<<<<

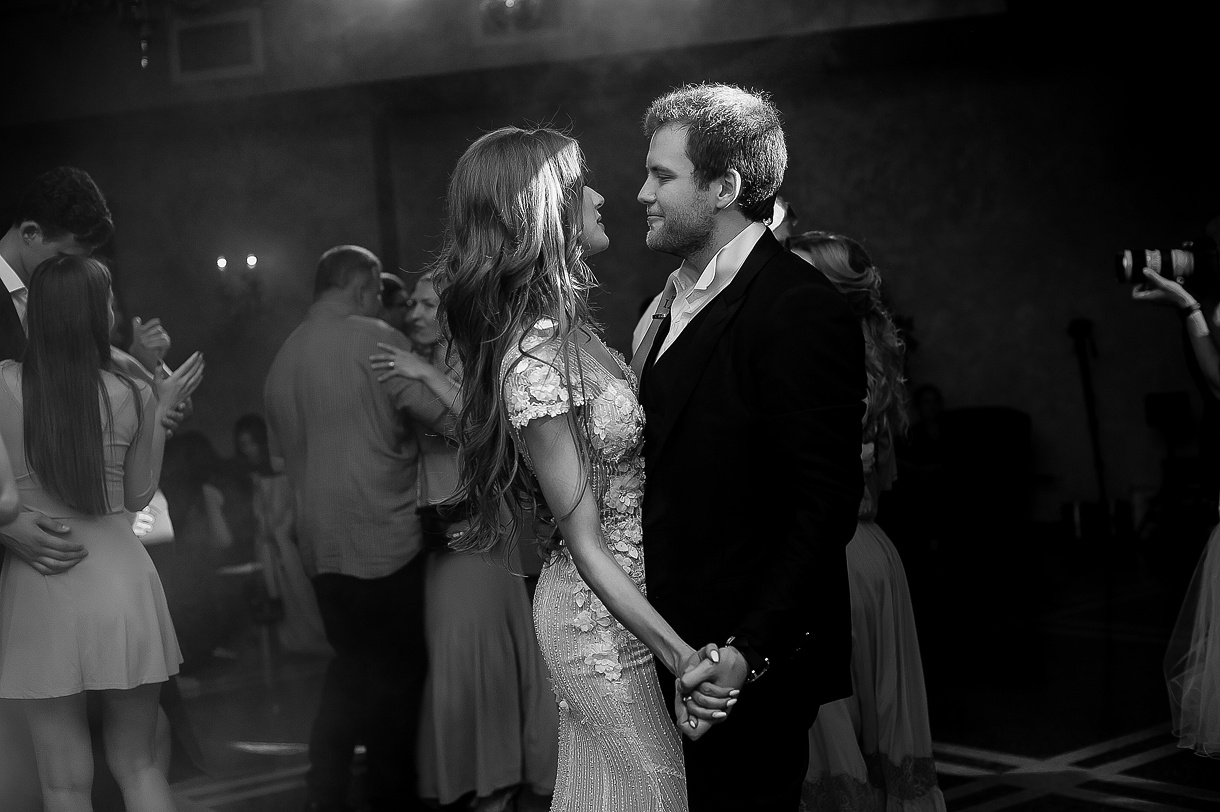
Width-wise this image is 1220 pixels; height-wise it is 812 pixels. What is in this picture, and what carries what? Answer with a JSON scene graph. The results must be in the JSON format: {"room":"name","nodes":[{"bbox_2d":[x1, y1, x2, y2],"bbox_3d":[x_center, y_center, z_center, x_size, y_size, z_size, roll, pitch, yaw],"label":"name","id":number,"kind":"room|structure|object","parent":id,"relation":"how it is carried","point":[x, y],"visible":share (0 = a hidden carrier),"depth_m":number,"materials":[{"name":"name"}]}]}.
{"room":"event hall","nodes":[
{"label":"event hall","id":0,"kind":"room"},
{"bbox_2d":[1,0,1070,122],"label":"ceiling","id":1,"kind":"structure","parent":0,"point":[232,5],"depth_m":10.07,"materials":[{"name":"paint"}]},
{"bbox_2d":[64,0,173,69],"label":"chandelier","id":2,"kind":"object","parent":1,"relation":"hanging from","point":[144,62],"visible":0.98,"depth_m":6.75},
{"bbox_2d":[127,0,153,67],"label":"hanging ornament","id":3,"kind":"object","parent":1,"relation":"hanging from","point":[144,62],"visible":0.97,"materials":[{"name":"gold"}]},
{"bbox_2d":[479,0,560,38],"bbox_3d":[-0.500,-2.264,9.557,0.529,0.393,0.172,-2,2,15],"label":"light","id":4,"kind":"object","parent":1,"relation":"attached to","point":[493,17],"visible":0.98,"depth_m":9.55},
{"bbox_2d":[0,1,1218,543],"bbox_3d":[0.256,-0.808,11.083,9.606,3.568,0.252,-2,2,15],"label":"wall","id":5,"kind":"structure","parent":0,"point":[884,233],"depth_m":10.82,"materials":[{"name":"paint"}]},
{"bbox_2d":[169,10,263,81],"bbox_3d":[-2.450,-2.238,10.553,0.550,0.396,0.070,-2,2,15],"label":"wall vent","id":6,"kind":"object","parent":5,"relation":"attached to","point":[208,31],"visible":0.98,"depth_m":10.53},
{"bbox_2d":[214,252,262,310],"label":"wall sconce","id":7,"kind":"object","parent":5,"relation":"attached to","point":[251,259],"visible":0.97,"depth_m":11.22,"materials":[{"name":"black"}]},
{"bbox_2d":[144,534,1218,811],"bbox_3d":[-0.082,1.241,4.694,10.065,0.128,11.140,-2,2,15],"label":"floor","id":8,"kind":"structure","parent":0,"point":[1001,810],"depth_m":6.28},
{"bbox_2d":[0,167,176,805],"bbox_3d":[-1.489,0.313,4.358,0.598,1.846,0.664,-2,2,15],"label":"man","id":9,"kind":"object","parent":8,"relation":"on","point":[20,261],"visible":0.39,"depth_m":4.32},
{"bbox_2d":[0,252,207,811],"bbox_3d":[-1.255,0.454,4.086,0.539,1.573,0.537,-2,2,15],"label":"woman","id":10,"kind":"object","parent":8,"relation":"on","point":[68,529],"visible":0.98,"depth_m":3.95},
{"bbox_2d":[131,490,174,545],"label":"bag","id":11,"kind":"object","parent":10,"relation":"in","point":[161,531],"visible":0.32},
{"bbox_2d":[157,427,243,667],"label":"person","id":12,"kind":"object","parent":8,"relation":"on","point":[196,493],"visible":0.63,"depth_m":7.34},
{"bbox_2d":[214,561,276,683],"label":"chair","id":13,"kind":"object","parent":8,"relation":"on","point":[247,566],"visible":0.56,"depth_m":7.22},
{"bbox_2d":[233,414,333,655],"bbox_3d":[-1.464,0.587,7.538,0.488,1.081,0.495,-2,2,15],"label":"woman","id":14,"kind":"object","parent":8,"relation":"on","point":[247,434],"visible":0.58,"depth_m":7.43},
{"bbox_2d":[261,244,441,811],"bbox_3d":[-0.722,0.361,5.019,0.559,1.653,0.518,-1,3,34],"label":"man","id":15,"kind":"object","parent":8,"relation":"on","point":[371,278],"visible":0.98,"depth_m":4.83},
{"bbox_2d":[378,272,411,334],"bbox_3d":[-0.906,0.231,6.456,0.478,1.374,0.547,-2,2,15],"label":"person","id":16,"kind":"object","parent":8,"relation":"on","point":[390,280],"visible":0.13,"depth_m":6.40},
{"bbox_2d":[379,265,556,809],"bbox_3d":[-0.412,0.389,4.939,0.514,1.552,0.569,-2,2,15],"label":"woman","id":17,"kind":"object","parent":8,"relation":"on","point":[507,607],"visible":0.55,"depth_m":4.77},
{"bbox_2d":[416,500,471,553],"bbox_3d":[-0.456,0.350,4.899,0.216,0.131,0.168,-2,2,15],"label":"handbag","id":18,"kind":"object","parent":17,"relation":"hanging from","point":[428,510],"visible":0.51,"depth_m":4.85,"materials":[{"name":"black leather"}]},
{"bbox_2d":[430,124,731,809],"bbox_3d":[-0.009,0.358,3.045,0.515,1.645,0.766,-2,2,15],"label":"woman","id":19,"kind":"object","parent":8,"relation":"on","point":[588,495],"visible":0.97,"depth_m":2.86},
{"bbox_2d":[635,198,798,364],"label":"person","id":20,"kind":"object","parent":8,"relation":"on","point":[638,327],"visible":0.05,"depth_m":5.02},
{"bbox_2d":[627,82,864,809],"bbox_3d":[0.226,0.279,3.178,0.556,1.765,0.614,-2,2,15],"label":"man","id":21,"kind":"object","parent":8,"relation":"on","point":[715,377],"visible":0.96,"depth_m":2.98},
{"bbox_2d":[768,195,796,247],"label":"person","id":22,"kind":"object","parent":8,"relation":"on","point":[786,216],"visible":0.1,"depth_m":5.58},
{"bbox_2d":[789,229,951,811],"bbox_3d":[0.554,0.371,4.150,0.505,1.543,0.573,-2,2,15],"label":"woman","id":23,"kind":"object","parent":8,"relation":"on","point":[922,782],"visible":0.5,"depth_m":4.02},
{"bbox_2d":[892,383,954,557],"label":"person","id":24,"kind":"object","parent":8,"relation":"on","point":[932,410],"visible":0.72,"depth_m":9.33},
{"bbox_2d":[939,404,1034,555],"bbox_3d":[2.188,0.444,10.056,0.660,0.829,0.700,-2,2,15],"label":"chair","id":25,"kind":"object","parent":8,"relation":"on","point":[1015,417],"visible":0.77,"depth_m":10.02,"materials":[{"name":"black"}]},
{"bbox_2d":[1067,319,1114,550],"bbox_3d":[2.831,0.137,9.997,0.435,1.390,0.454,-2,2,15],"label":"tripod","id":26,"kind":"object","parent":8,"relation":"on","point":[1087,394],"visible":0.88,"depth_m":9.97,"materials":[{"name":"black metal"}]},
{"bbox_2d":[1138,390,1194,546],"bbox_3d":[3.267,0.364,9.781,0.489,0.878,0.510,-2,2,15],"label":"music stand","id":27,"kind":"object","parent":8,"relation":"on","point":[1156,401],"visible":0.88,"depth_m":9.78,"materials":[{"name":"black"}]},
{"bbox_2d":[1128,232,1219,757],"bbox_3d":[1.824,0.128,4.733,0.709,1.792,0.661,-2,2,15],"label":"person","id":28,"kind":"object","parent":8,"relation":"on","point":[1211,365],"visible":0.95,"depth_m":4.71},
{"bbox_2d":[1112,239,1219,285],"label":"camera","id":29,"kind":"object","parent":28,"relation":"in","point":[1163,263],"visible":0.96,"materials":[{"name":"black metal"}]}
]}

>>>>

*What is required*: Exact copy, no pictures: reproduce every entry shown above.

*Answer for this exercise*:
Width-wise this image is 1220 pixels; height-wise it is 812 pixels. What is in this picture, and what carries what? Answer with a JSON scene graph. The results must be in the JSON format: {"room":"name","nodes":[{"bbox_2d":[x1, y1, x2, y2],"bbox_3d":[x_center, y_center, z_center, x_size, y_size, z_size, roll, pitch, yaw],"label":"name","id":number,"kind":"room|structure|object","parent":id,"relation":"how it is carried","point":[x, y],"visible":share (0 = a hidden carrier),"depth_m":number,"materials":[{"name":"name"}]}]}.
{"room":"event hall","nodes":[
{"label":"event hall","id":0,"kind":"room"},
{"bbox_2d":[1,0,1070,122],"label":"ceiling","id":1,"kind":"structure","parent":0,"point":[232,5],"depth_m":10.07,"materials":[{"name":"paint"}]},
{"bbox_2d":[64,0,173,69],"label":"chandelier","id":2,"kind":"object","parent":1,"relation":"hanging from","point":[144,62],"visible":0.98,"depth_m":6.75},
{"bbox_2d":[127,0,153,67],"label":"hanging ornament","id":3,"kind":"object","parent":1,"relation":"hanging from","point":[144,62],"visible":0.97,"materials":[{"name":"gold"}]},
{"bbox_2d":[479,0,560,38],"bbox_3d":[-0.500,-2.264,9.557,0.529,0.393,0.172,-2,2,15],"label":"light","id":4,"kind":"object","parent":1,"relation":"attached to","point":[493,17],"visible":0.98,"depth_m":9.55},
{"bbox_2d":[0,1,1218,543],"bbox_3d":[0.256,-0.808,11.083,9.606,3.568,0.252,-2,2,15],"label":"wall","id":5,"kind":"structure","parent":0,"point":[884,233],"depth_m":10.82,"materials":[{"name":"paint"}]},
{"bbox_2d":[169,10,263,81],"bbox_3d":[-2.450,-2.238,10.553,0.550,0.396,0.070,-2,2,15],"label":"wall vent","id":6,"kind":"object","parent":5,"relation":"attached to","point":[208,31],"visible":0.98,"depth_m":10.53},
{"bbox_2d":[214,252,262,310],"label":"wall sconce","id":7,"kind":"object","parent":5,"relation":"attached to","point":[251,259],"visible":0.97,"depth_m":11.22,"materials":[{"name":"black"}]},
{"bbox_2d":[144,534,1218,811],"bbox_3d":[-0.082,1.241,4.694,10.065,0.128,11.140,-2,2,15],"label":"floor","id":8,"kind":"structure","parent":0,"point":[1001,810],"depth_m":6.28},
{"bbox_2d":[0,167,176,805],"bbox_3d":[-1.489,0.313,4.358,0.598,1.846,0.664,-2,2,15],"label":"man","id":9,"kind":"object","parent":8,"relation":"on","point":[20,261],"visible":0.39,"depth_m":4.32},
{"bbox_2d":[0,252,207,811],"bbox_3d":[-1.255,0.454,4.086,0.539,1.573,0.537,-2,2,15],"label":"woman","id":10,"kind":"object","parent":8,"relation":"on","point":[68,529],"visible":0.98,"depth_m":3.95},
{"bbox_2d":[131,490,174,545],"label":"bag","id":11,"kind":"object","parent":10,"relation":"in","point":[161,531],"visible":0.32},
{"bbox_2d":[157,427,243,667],"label":"person","id":12,"kind":"object","parent":8,"relation":"on","point":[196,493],"visible":0.63,"depth_m":7.34},
{"bbox_2d":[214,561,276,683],"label":"chair","id":13,"kind":"object","parent":8,"relation":"on","point":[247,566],"visible":0.56,"depth_m":7.22},
{"bbox_2d":[233,414,333,655],"bbox_3d":[-1.464,0.587,7.538,0.488,1.081,0.495,-2,2,15],"label":"woman","id":14,"kind":"object","parent":8,"relation":"on","point":[247,434],"visible":0.58,"depth_m":7.43},
{"bbox_2d":[261,244,441,811],"bbox_3d":[-0.722,0.361,5.019,0.559,1.653,0.518,-1,3,34],"label":"man","id":15,"kind":"object","parent":8,"relation":"on","point":[371,278],"visible":0.98,"depth_m":4.83},
{"bbox_2d":[378,272,411,334],"bbox_3d":[-0.906,0.231,6.456,0.478,1.374,0.547,-2,2,15],"label":"person","id":16,"kind":"object","parent":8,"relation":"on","point":[390,280],"visible":0.13,"depth_m":6.40},
{"bbox_2d":[379,265,556,809],"bbox_3d":[-0.412,0.389,4.939,0.514,1.552,0.569,-2,2,15],"label":"woman","id":17,"kind":"object","parent":8,"relation":"on","point":[507,607],"visible":0.55,"depth_m":4.77},
{"bbox_2d":[416,500,471,553],"bbox_3d":[-0.456,0.350,4.899,0.216,0.131,0.168,-2,2,15],"label":"handbag","id":18,"kind":"object","parent":17,"relation":"hanging from","point":[428,510],"visible":0.51,"depth_m":4.85,"materials":[{"name":"black leather"}]},
{"bbox_2d":[430,124,731,809],"bbox_3d":[-0.009,0.358,3.045,0.515,1.645,0.766,-2,2,15],"label":"woman","id":19,"kind":"object","parent":8,"relation":"on","point":[588,495],"visible":0.97,"depth_m":2.86},
{"bbox_2d":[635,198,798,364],"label":"person","id":20,"kind":"object","parent":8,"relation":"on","point":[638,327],"visible":0.05,"depth_m":5.02},
{"bbox_2d":[627,82,864,809],"bbox_3d":[0.226,0.279,3.178,0.556,1.765,0.614,-2,2,15],"label":"man","id":21,"kind":"object","parent":8,"relation":"on","point":[715,377],"visible":0.96,"depth_m":2.98},
{"bbox_2d":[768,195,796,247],"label":"person","id":22,"kind":"object","parent":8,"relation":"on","point":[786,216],"visible":0.1,"depth_m":5.58},
{"bbox_2d":[789,229,951,811],"bbox_3d":[0.554,0.371,4.150,0.505,1.543,0.573,-2,2,15],"label":"woman","id":23,"kind":"object","parent":8,"relation":"on","point":[922,782],"visible":0.5,"depth_m":4.02},
{"bbox_2d":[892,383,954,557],"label":"person","id":24,"kind":"object","parent":8,"relation":"on","point":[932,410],"visible":0.72,"depth_m":9.33},
{"bbox_2d":[939,404,1034,555],"bbox_3d":[2.188,0.444,10.056,0.660,0.829,0.700,-2,2,15],"label":"chair","id":25,"kind":"object","parent":8,"relation":"on","point":[1015,417],"visible":0.77,"depth_m":10.02,"materials":[{"name":"black"}]},
{"bbox_2d":[1067,319,1114,550],"bbox_3d":[2.831,0.137,9.997,0.435,1.390,0.454,-2,2,15],"label":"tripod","id":26,"kind":"object","parent":8,"relation":"on","point":[1087,394],"visible":0.88,"depth_m":9.97,"materials":[{"name":"black metal"}]},
{"bbox_2d":[1138,390,1194,546],"bbox_3d":[3.267,0.364,9.781,0.489,0.878,0.510,-2,2,15],"label":"music stand","id":27,"kind":"object","parent":8,"relation":"on","point":[1156,401],"visible":0.88,"depth_m":9.78,"materials":[{"name":"black"}]},
{"bbox_2d":[1128,232,1219,757],"bbox_3d":[1.824,0.128,4.733,0.709,1.792,0.661,-2,2,15],"label":"person","id":28,"kind":"object","parent":8,"relation":"on","point":[1211,365],"visible":0.95,"depth_m":4.71},
{"bbox_2d":[1112,239,1219,285],"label":"camera","id":29,"kind":"object","parent":28,"relation":"in","point":[1163,263],"visible":0.96,"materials":[{"name":"black metal"}]}
]}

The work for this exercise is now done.